→ Requirement
Copy out, line for line and without changes, the part of the records that opens with the line containing "class: Aves" and closes with the last line of the records.

··· Records provided ···

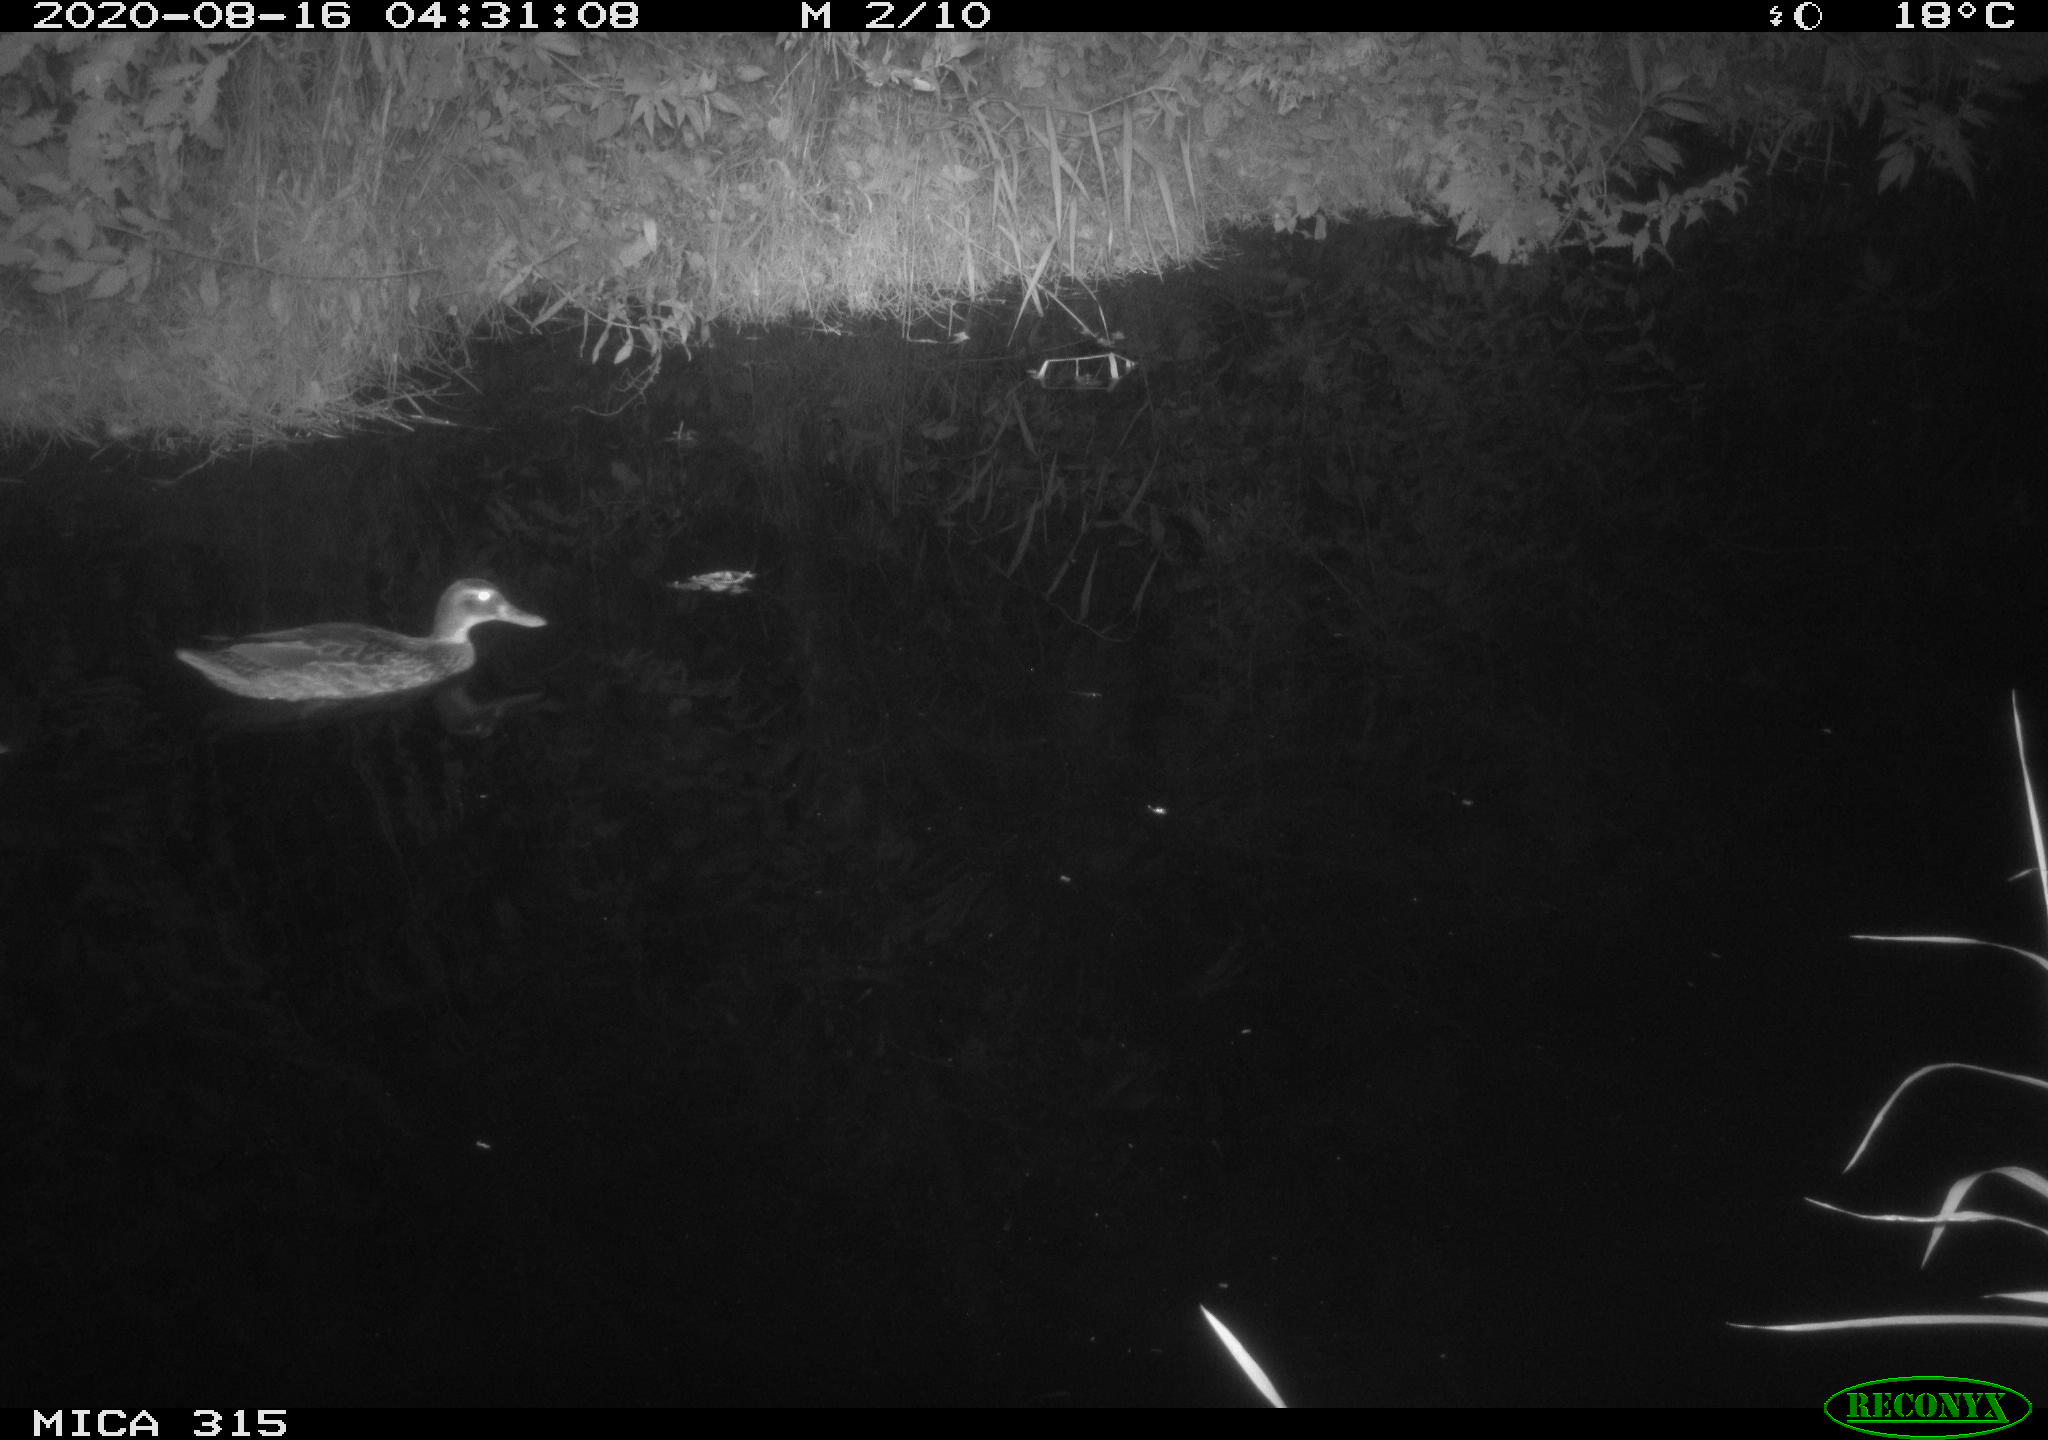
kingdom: Animalia
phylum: Chordata
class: Aves
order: Anseriformes
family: Anatidae
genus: Anas
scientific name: Anas platyrhynchos
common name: Mallard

···

→ Solution below
class: Aves
order: Anseriformes
family: Anatidae
genus: Anas
scientific name: Anas platyrhynchos
common name: Mallard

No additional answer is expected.